Intrusion upon seclusion

After the motion in Del Giudice was decided, the ONCA released its judgements in Owsianik, Obodo, and Winder, which established that a hack of a database by a third party does not constitute intrusion upon seclusion by the database operator.

On appeal, the appellant Plaintiffs attempted to distinguish the trilogy on the basis that their claim was not based in negligent custodianship, but rather concerned the improper retention and misuse of data, which included its improper aggregation and ultimate migration to a third-party platform.

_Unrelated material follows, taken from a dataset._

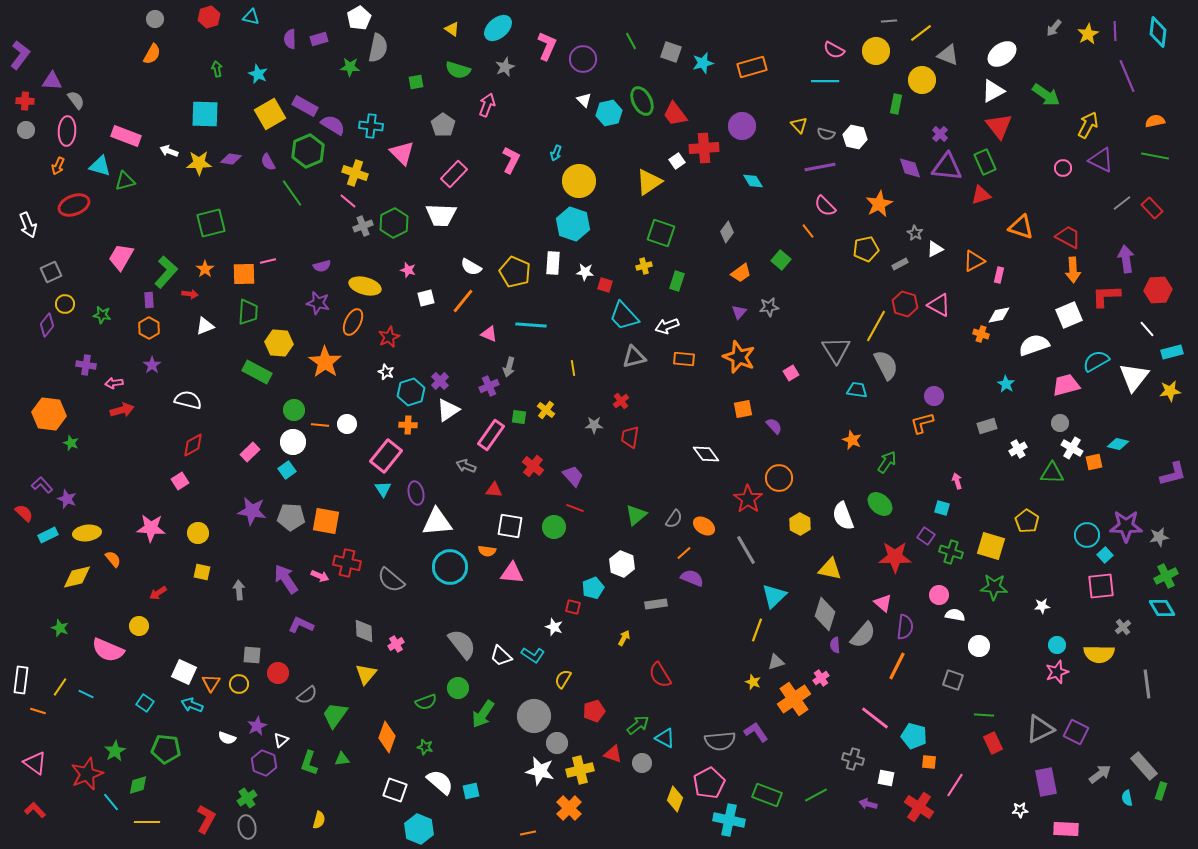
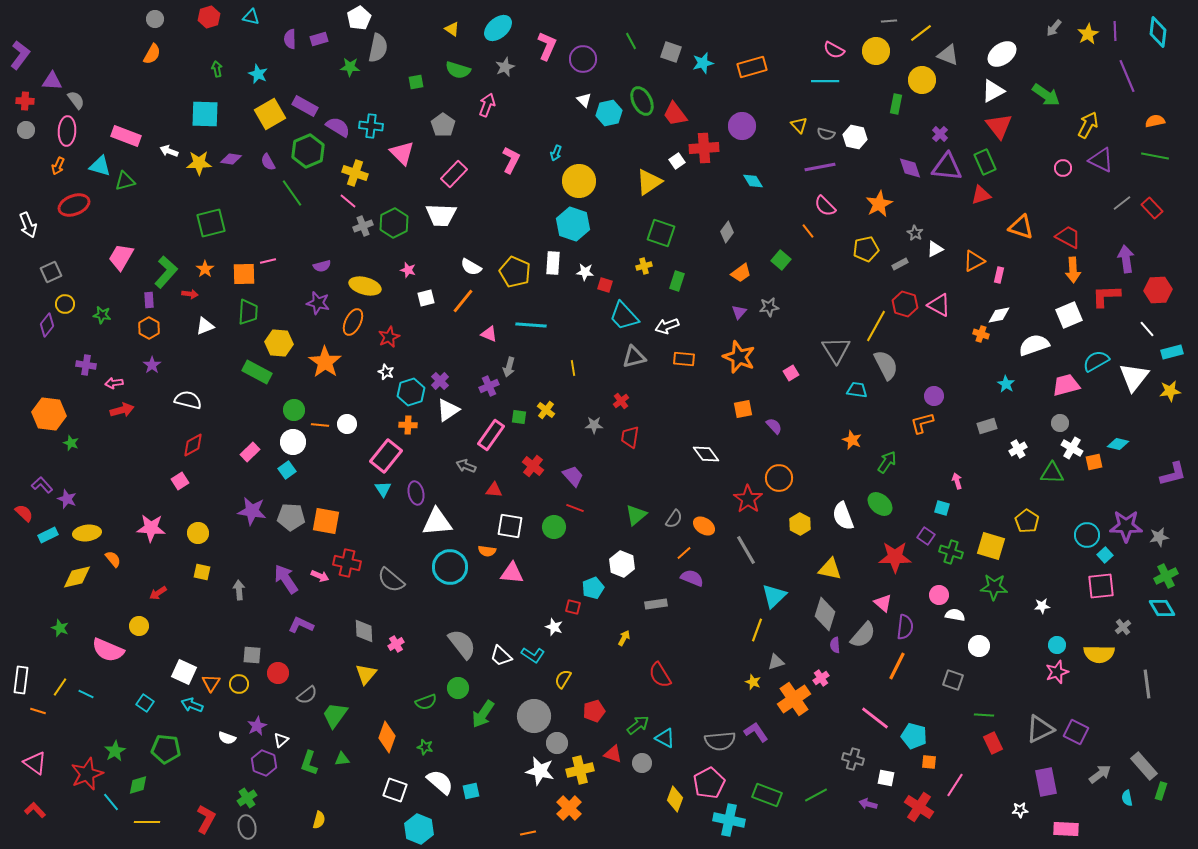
purple semicircle at (333, 125): moved 5 px right, 2 px down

The ONCA rejected this argument, adopting the motion judge’s reasons and confirming that whether the alleged misdeeds of Capital One and Amazon Web Services are characterized as mistakes in safeguarding information or improper retention and misuse of that information, neither characterization would satisfy a key element of intrusion on seclusion: that the conduct be of a highly offensive nature causing distress, humiliation, or anguish to a reasonable person. In the specific circumstances of this case, the aggregation and sale of the financial information obtained by Capital One – even on the generous assumption that the appellants could succeed on the argument that they did not consent to its use – was not highly offensive and could not be considered humiliating by a reasonable person.

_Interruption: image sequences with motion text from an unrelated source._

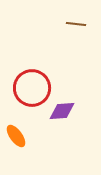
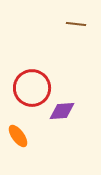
orange ellipse: moved 2 px right
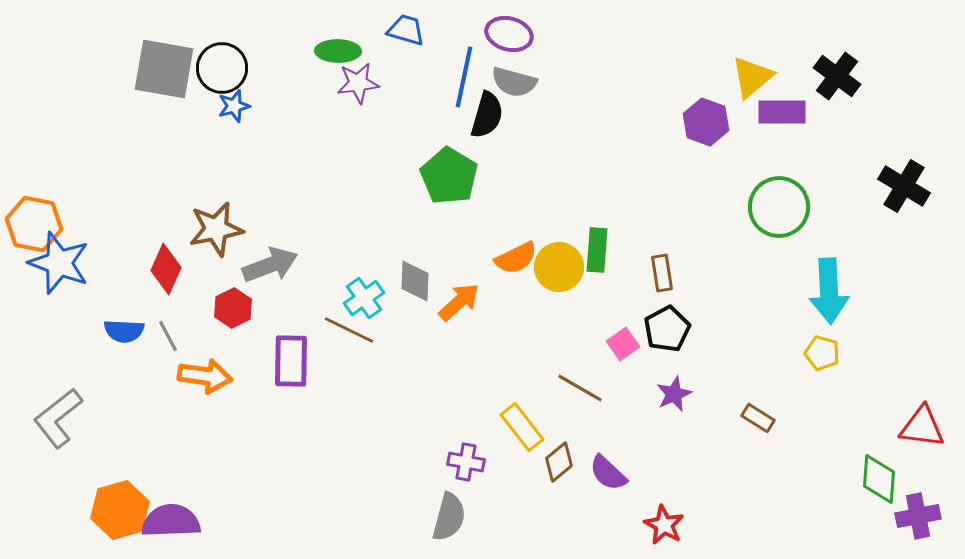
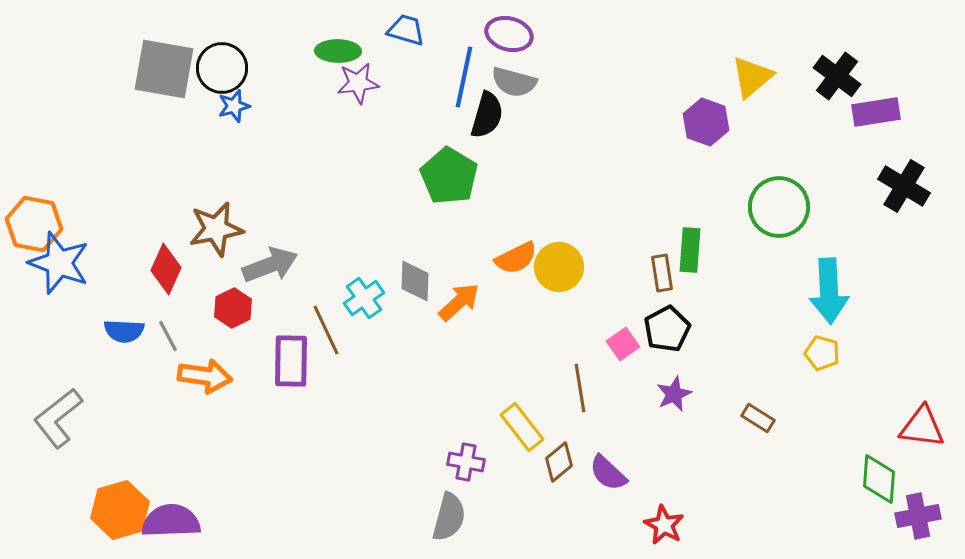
purple rectangle at (782, 112): moved 94 px right; rotated 9 degrees counterclockwise
green rectangle at (597, 250): moved 93 px right
brown line at (349, 330): moved 23 px left; rotated 39 degrees clockwise
brown line at (580, 388): rotated 51 degrees clockwise
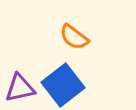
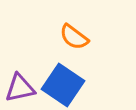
blue square: rotated 18 degrees counterclockwise
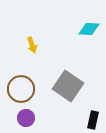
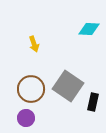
yellow arrow: moved 2 px right, 1 px up
brown circle: moved 10 px right
black rectangle: moved 18 px up
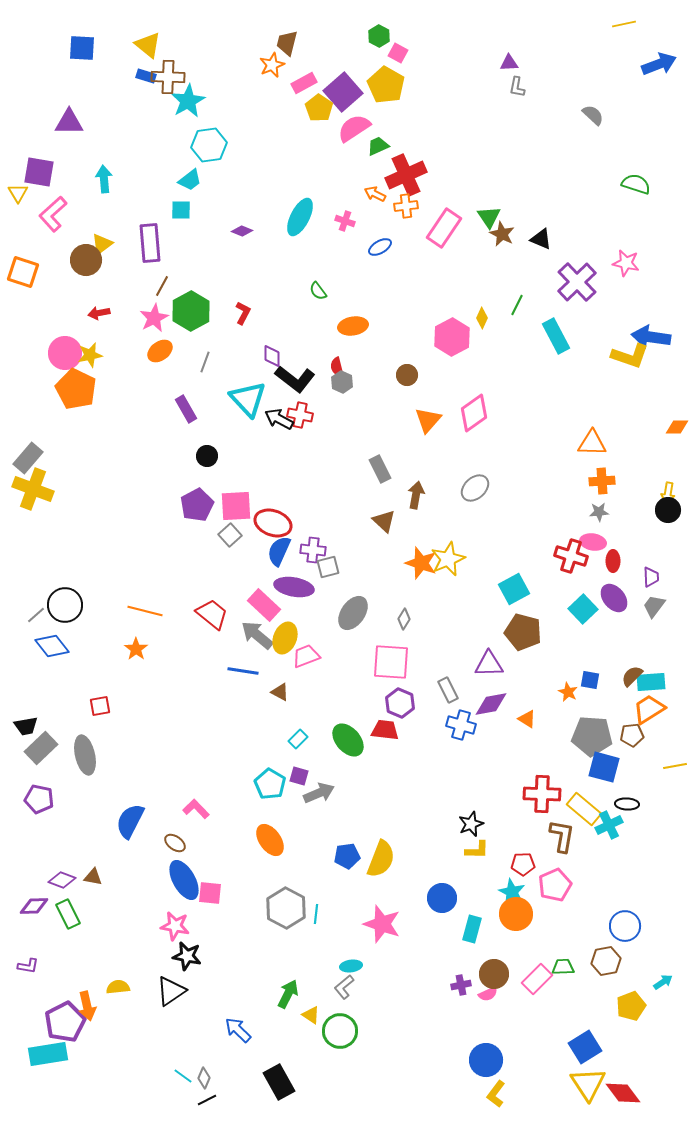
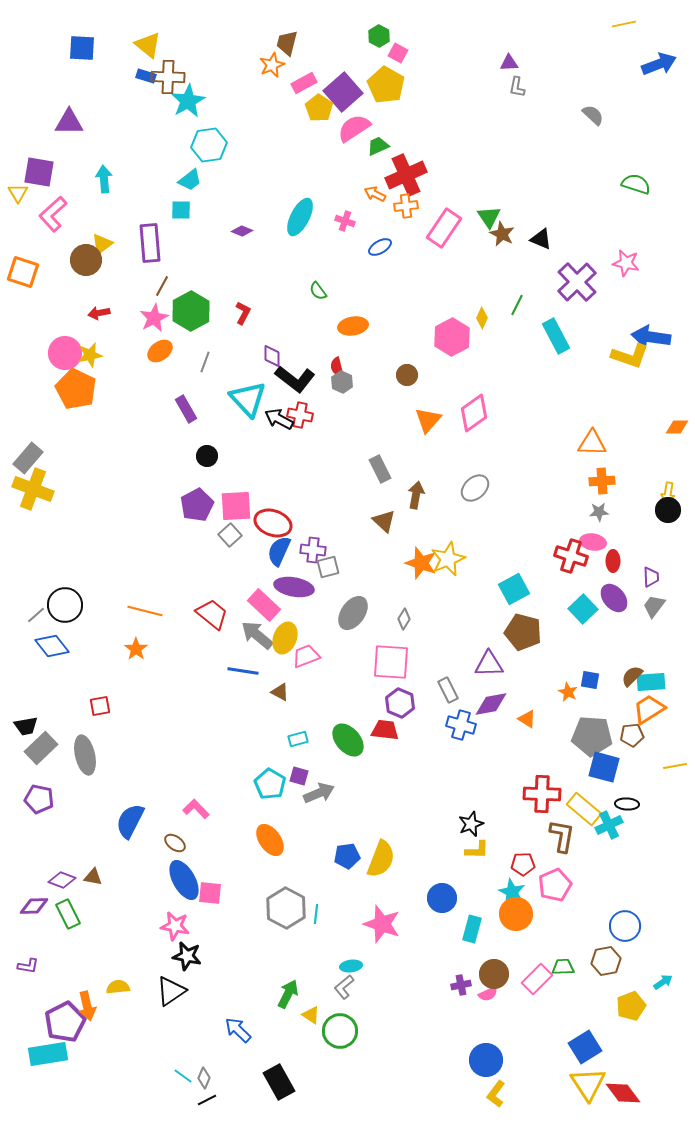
cyan rectangle at (298, 739): rotated 30 degrees clockwise
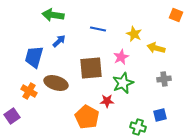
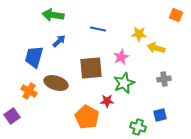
yellow star: moved 5 px right; rotated 21 degrees counterclockwise
green star: moved 1 px right
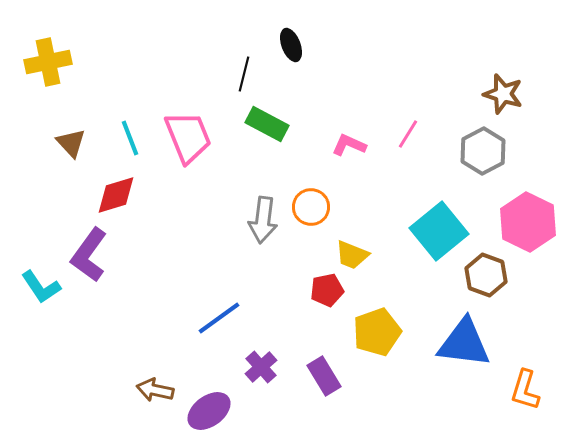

Misappropriation of personality

The motion judge held that it was not appropriate to extend the tort of misappropriation of personality to the circumstances alleged. In Ontario, the tort of misappropriation of personality protects against the usurpation of a plaintiff’s right to control or market their personality for commercial purposes. In agreeing with the motion judge, the ONCA confirmed that in this case, no party was alleged to have lost any commercial interests in the exploitation of their own personality as a result of the alleged data misuse. What the Plaintiffs proposed was not a principled extension to an existing tort, but rather the creation of an entirely new cause of action with entirely different elements, and the motion judge was justified in not allowing the claim to proceed.

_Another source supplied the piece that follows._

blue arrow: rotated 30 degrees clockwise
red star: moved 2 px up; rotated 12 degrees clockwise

Statutory causes of action

The appellants also argued that the motion judge erred in dismissing their claims brought under various privacy and consumer protection statutes. The ONCA found that the judge had made no error. The Plaintiffs in this case had “done little more than set out an extensive list of statutes and advance the bald claim that Capital One and Amazon Web have infringed them” (at para. 60). No explanation was provided as to which sections had been infringed or how. Although some statutes listed did provide a cause of action, most required that the defendant “wilfully… violate the privacy of another”[2] and nowhere was this pleaded by the Plaintiffs.

“Out of runway”

In deferring to the motion judge’s decision not to grant leave to amend the claim, the ONCA noted the appellants were provided with repeated opportunities to amend the statement of claim, by which they only compounded their problems. It noted that the motion judge did not believe that there were any facts that could be pleaded that would support the causes of action that the appellants wished to advance. At this stage of the proceeding, the motion judge saw no purpose to be served in allowing the appellants another opportunity to recast its theory of liability.

Concluding remarks

“Hacker” cases will continue to be difficult to certify, and plaintiffs should read the trilogy decisions and the recent ONCA Del Giudice decision closely when crafting their pleadings. While intrusion upon seclusion remains a viable cause of action against a direct perpetrator defendant, plaintiffs will need facts to show that the conduct of an institutional defendant is “highly offensive nature causing distress, humiliation, or anguish to a reasonable person” if they intend to successfully pursue this cause of action. The same can be said of statutory causes of action, which also require particular facts where it can be shown that a defendant “willfully” violated the privacy of the class.

 

[1] Justice Perell did agree that “In the immediate case, as against Ms. Thompson there is a legally viable cause of action for intrusion upon seclusion as against her” (at para. 134).

[2] Privacy Act, R.S.B.C. 1996, c. 373, s. 1(1); Privacy Act, R.S.N.L. 1990, c. P-22, s. 3(1); The Privacy Act, R.S.S. 1978, c. P-24, s. 2.